Klacht tegen voormalige college ongegrond
Door Jan Smit
Zaaknr 23/1457
Lees ook Tuchtzaak accountants Blixem bv telefoonboek bv
Zowel klager als beklaagde, AA en tevens FFP, werkten van 1978 tot 1982 bij de Nederlandse Accountantsmaatschappij, de belangrijkste rechtsvoorganger van het huidige Deloitte in Nederland. Betrokkene bleef daar werken, werd partner bij Deloitte en verkaste vervolgens naar Mazars. Klager ging verder als ondernemer. Hij richtte Geldersch Beheer op, een holding met onder meer internetbedrijf Blixem BV en Telefoonboek BV, een callcenter. Beklaagde was als accountant betrokken bij de oprichting van Blixem. Ook deed zijn kantoor de vpb-aangiften voor dit internetbedrijf.
In 2020 gingen deze vennootschappen failliet. De curator schakelde de AA in om de financiële situatie bij beide bedrijven in kaart te brengen. Een opdracht die de accountant volgens klager nooit had mogen aanvaarden vanwege mogelijke bedreiging van diens objectiviteit. Ook bevat het rapport van de AA volgens klager de nodige fouten en omissies.

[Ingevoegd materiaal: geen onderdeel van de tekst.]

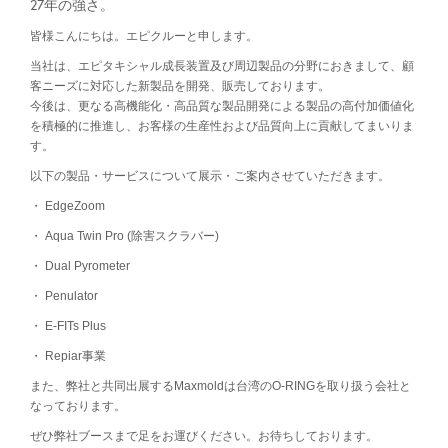
27年の強さ。
皆様こんにちは。エピクルーと申します。
当社は、エピタキシャル成長装置及び周辺製品の分野におきまして、顧
客ニーズに対応した新製品を開発、販売しております。
今後は、更なる高機能化・高品質な製品開発による製品の高付加価値化
を積極的に推進し、お客様の生産性および品質向上に貢献してまいりま
す。
以下の製品・サービスについて展示・ご案内させていただきます。
・ EdgeZoom
・ Aqua Twin Pro (除害スクラバー)
・ Dual Pyrometer
・ Penulator
・ E-FITs Plus
・ Repiar事業
また、弊社と共同出展するMaxmoldは台湾のO-RINGを取り扱う会社と
なっております。
ぜひ弊社ブースまで足をお運びください。お待ちしております。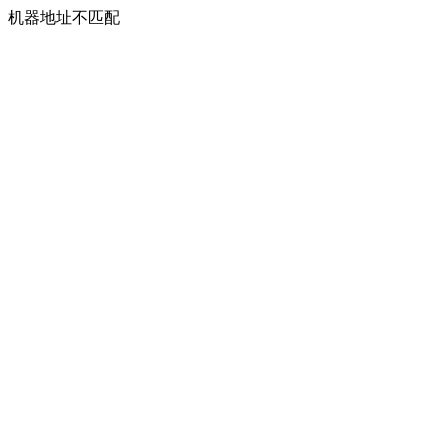
机器地址不匹配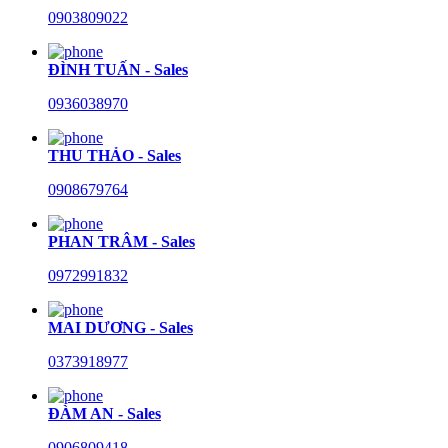
0903809022
ĐÌNH TUẤN - Sales
0936038970
THU THẢO - Sales
0908679764
PHAN TRÂM - Sales
0972991832
MAI DƯƠNG - Sales
0373918977
ĐÀM AN - Sales
0906809418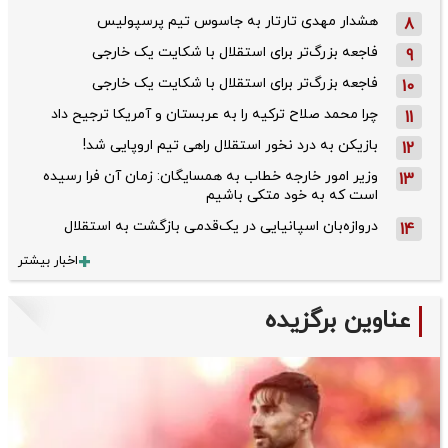
هشدار مهدی تارتار به جاسوس تیم پرسپولیس
8
فاجعه بزرگ‌تر برای استقلال با شکایت یک خارجی
9
فاجعه بزرگ‌تر برای استقلال با شکایت یک خارجی
10
چرا محمد صلاح ترکیه را به عربستان و آمریکا ترجیح داد
11
بازیکن به درد نخور استقلال راهی تیم اروپایی شد!
12
وزیر امور خارجه خطاب به همسایگان: زمان آن فرا رسیده
13
است که به خود متکی باشیم
دروازه‌بان اسپانیایی در یک‌قدمی بازگشت به استقلال
14
اخبار بیشتر
عناوین برگزیده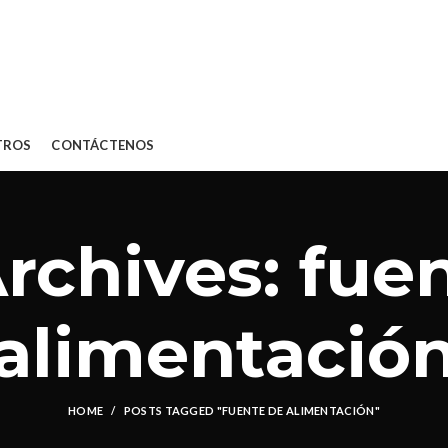
TROS
CONTÁCTENOS
rchives: fue
alimentació
HOME
POSTS TAGGED "FUENTE DE ALIMENTACIÓN"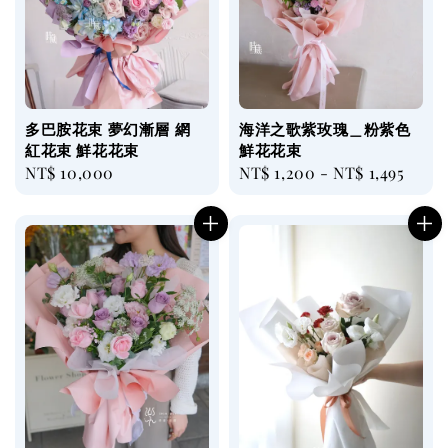
多巴胺花束 夢幻漸層 網
海洋之歌紫玫瑰＿粉紫色
紅花束 鮮花花束
鮮花花束
Regular
NT$ 10,000
Regular
NT$ 1,200
-
NT$ 1,495
price
price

Dat de objectiviteit van de accountant in het geding was, is volgens klager evident. Zij waren destijds bevriend, betoogde hij tijdens de zitting. “We zaten op een klein kantoor, gingen regelmatig samen borrelen en zijn zelfs wel eens samen dronken geworden. Ook zijn we samen naar de Rolling Stones geweest en naar de ijshockey. Dat riekt naar vriendschap.”
In de perceptie van de accountant lag dit toch iets anders. ‘Collega-kennissen’ was volgens de AA een betere omschrijving. “Bij die borrels betrof het bijvoorbeeld slechts een kleine groep. Ik hoorde daar niet bij.”
De ‘vriendschap’ was volgens klager niet de enige reden waarom de AA de opdracht van de curator nooit had mogen aanvaarden. In 2001 besloot hij de relatie met de accountant te beëindigen omdat hij niet tevreden was over diens werkzaamheden. “Een onplezierig afscheid,” aldus klager.
De AA en Marc Kelder, zijn advocaat, hadden duidelijk een andere visie. Volgens hen wist klager dat de accountant goed was in zijn vak en zich niet door hem met een kluitje in het riet zou laten sturen. Kelder destijds: “Pas wanneer mijn client klager de juiste vragen stuurt besluit hij de rechter-commissaris een lange brief te sturen waarin hij zijn grieven kenbaar maakt. Dit met maar een doel: mijn client beschadigen en hem lozen.”
De objectiviteit van de AA was volgens de advocaat sowieso niet in het geding. Immers, het betrof een COS 4400N opdracht. Daarbij is het niet aan de opsteller van het rapport, maar aan de gebruiker om de gepresenteerde feiten te beoordelen en/of daar iets mee te doen. En de gebruiker was de curator.
Daarnaast had de account volgens Kelder ook anderen geraadpleegd of hij de opdracht kon aannemen. Hij kaartte de kwestie aan bij de curator en bij de rechter-commissaris, maar ook bij diverse collega’s en bij de NBA. Tot twee keer toe. Allemaal gaven ze de AA groen licht.
De Accountantskamer gaat daarin mee. De tuchtrechters vinden dat er geen sprake was van een bedreiging van de objectiviteit en dat de AA er alles aan heeft gedaan om zich daarvan te vergewissen. Ook hoefde hij daar voordat hij de opdracht niet met klager te overleggen, aangezien klager geen beoogd gebruiker was van de rapporten. Dat de rapporten fouten zouden bevatten heeft klager volgens de tuchtrechter niet aannemelijk gemaakt.